An overwhelming number of senators from both parties passed the first major amendment on financial regulatory reform this afternoon, making substantial changes to how too-big-to-fail banks are liquidated when they fail. The vote was 93 to 5, with Sen. Byron Dorgan (D-ND), a staunch supporter of reform, the only Democrat to vote against it. The Dodd-Shelby amendment, named for senators Chris Dodd (D-Conn.) and Richard Shelby (R-Ala.), replaces the previous proposal—that a $50 billion fund be created to pay for the orderly euthanization of Citigroup-like megabanks—with a provision giving the Federal Deposit Insurance Corporation the power to wind down these banks. (The FDIC already takes over and winds down small to medium sized banks.)
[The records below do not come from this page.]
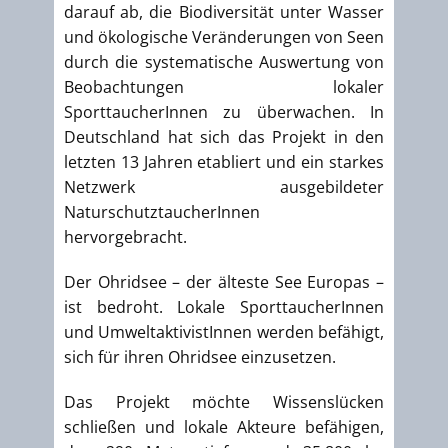
darauf ab, die Biodiversität unter Wasser
und ökologische Veränderungen von Seen
durch die systematische Auswertung von
Beobachtungen lokaler
SporttaucherInnen zu überwachen. In
Deutschland hat sich das Projekt in den
letzten 13 Jahren etabliert und ein starkes
Netzwerk ausgebildeter
NaturschutztaucherInnen
hervorgebracht.
Der Ohridsee – der älteste See Europas –
ist bedroht. Lokale SporttaucherInnen
und UmweltaktivistInnen werden befähigt,
sich für ihren Ohridsee einzusetzen.
Das Projekt möchte Wissenslücken
schließen und lokale Akteure befähigen,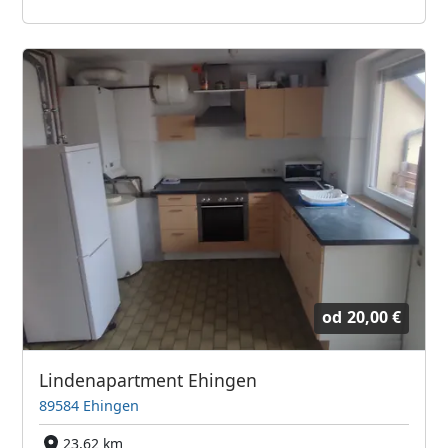
od
20,00 €
Lindenapartment Ehingen
89584 Ehingen
23,62 km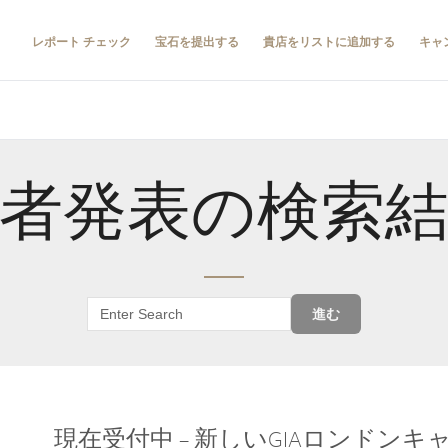
レポート チェック
宝石を提出する
貴店をリストに追加する
キャ
者発表の検索
進む
現在受付中 – 新しいGIAロンドン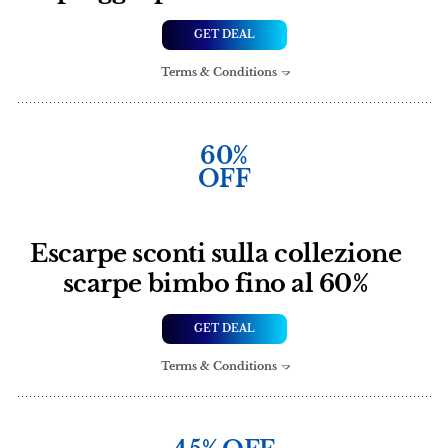
GET DEAL
Terms & Conditions
60%
OFF
Escarpe sconti sulla collezione
scarpe bimbo fino al 60%
GET DEAL
Terms & Conditions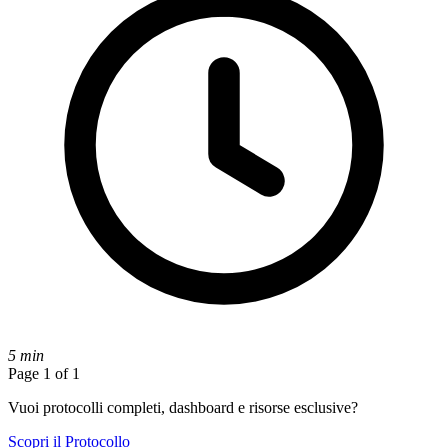
5 min
Page 1 of 1
Vuoi protocolli completi, dashboard e risorse esclusive?
Scopri il Protocollo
The Dodd-Shelby amendment mandates several more new rules. Shareholders who receive government money in a bank’s wind-down will be forced to pay back any funds exceeding what they would’ve received had the bank simply been liquidated. The Federal Reserve will only be allowed to use its emergency lending powers with banks who are still solvent, and not failed. Finally, the amendment, if it remains untouched and the bill passes, will give regulators the power to ban top executives and directors of failed banks from again working in the financial sector, a proposal sure to draw ire of Wall Street and its phalanx of lobbyists.
Earlier this afternoon, the Senate also passed the Boxer amendment, which explicitly says that taxpayers will never again be on the hook for future bailouts or support to struggling megabanks. That amendment also passed with near-unanimous backing from both parties.